Yes, may be we could -- Good morning. Just start with framing. Obviously, EFCO's still struggling. Can you kind of talk a little bit about the core framing business versus EFCO in terms of kind of the margin performance on the core framing?
Sure, Chris. This is Jim. I'll cover that. I mean, our kind of core businesses, when we look at legacy businesses that have been in our portfolio for a number -- for a long time, I mean, we continue to see nice growth and margin expansion across those businesses in the fiscal '19 and see that going forward as well.
The -- it sounds like by Q3 of this year, most of the troubles -- troubled EFCO contracts will be completed. So reasonable to assume that -- I don't know, from your remarks last quarter and then forward in terms of improved EFCO -- improved framing margins is reasonable?
Yes. Chris, this is Joe. I also want to comment. EFCO is -- the core business of EFCO is performing better.

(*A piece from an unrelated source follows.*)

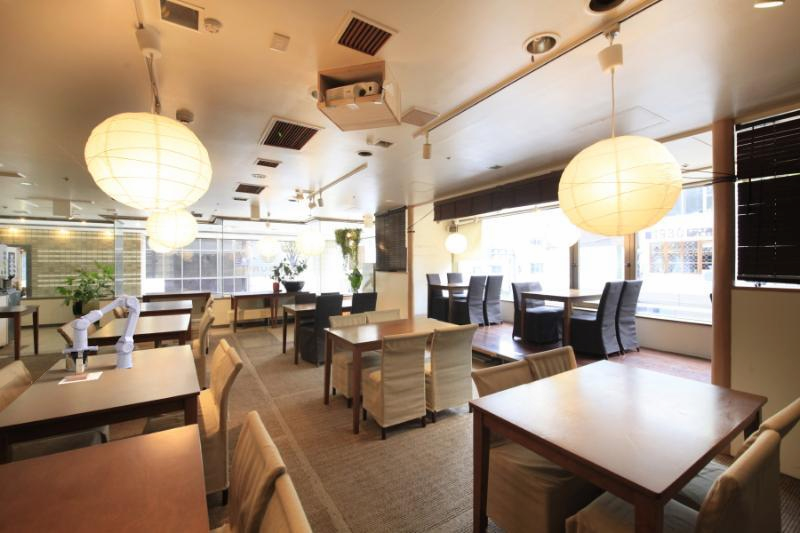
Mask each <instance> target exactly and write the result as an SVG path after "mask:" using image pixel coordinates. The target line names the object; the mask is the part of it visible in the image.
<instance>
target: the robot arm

We're starting to see productivity. I had mentioned orders were very strong. I put a new sales leader in place in the second half of last year. He was our -- one of our top guys here at Apogee.
He has had experience at our Harmon installation business, at our Wausau window and wall. And he is the fellow that I charged with creating and developing our retrofit business. We moved him down to join the team at EFCO. We're starting to see really good rewards from that.
The orders have to come first. Q4 was strong in orders. Q1 has remained very strong. We're only 5.5 weeks into our new year, but it's still important.
And so the core EFCO business is starting to look good. The overhang from these legacy projects, one in particular has been substantial, and the distraction of that goes away. We're almost done with manufacturing the product, and we're more than halfway through the installation. We should be substantially complete by August with the installation at the field site, at the project site.
And then after we get through that, I can focus on some recovery efforts that I mentioned on the call.
And Chris, within -- specifically within framing systems, that legacy work should really kind of be through there in the first half of the year. So our expectation is to see that margin improvements really starting in Q3. Turning over to Q4, and knowing that we have a little bit of seasonality where Q3 is stronger than Q4 in framing systems.
Got it. That's helpful. Jim, you had mentioned anticipated increased corporate costs from higher legal and advisory. Can you maybe just talk to that a little bit?
Yes. I mean, I think really, the bottom line is on our corporate line, we're probably estimating at this point about $2 million of increased cost in the corporate line. And it's a variety of legal expenses associated with various activities kind of outside the core business as well as legal activities related to the legacy projects and the charges that we talked about and those types of things.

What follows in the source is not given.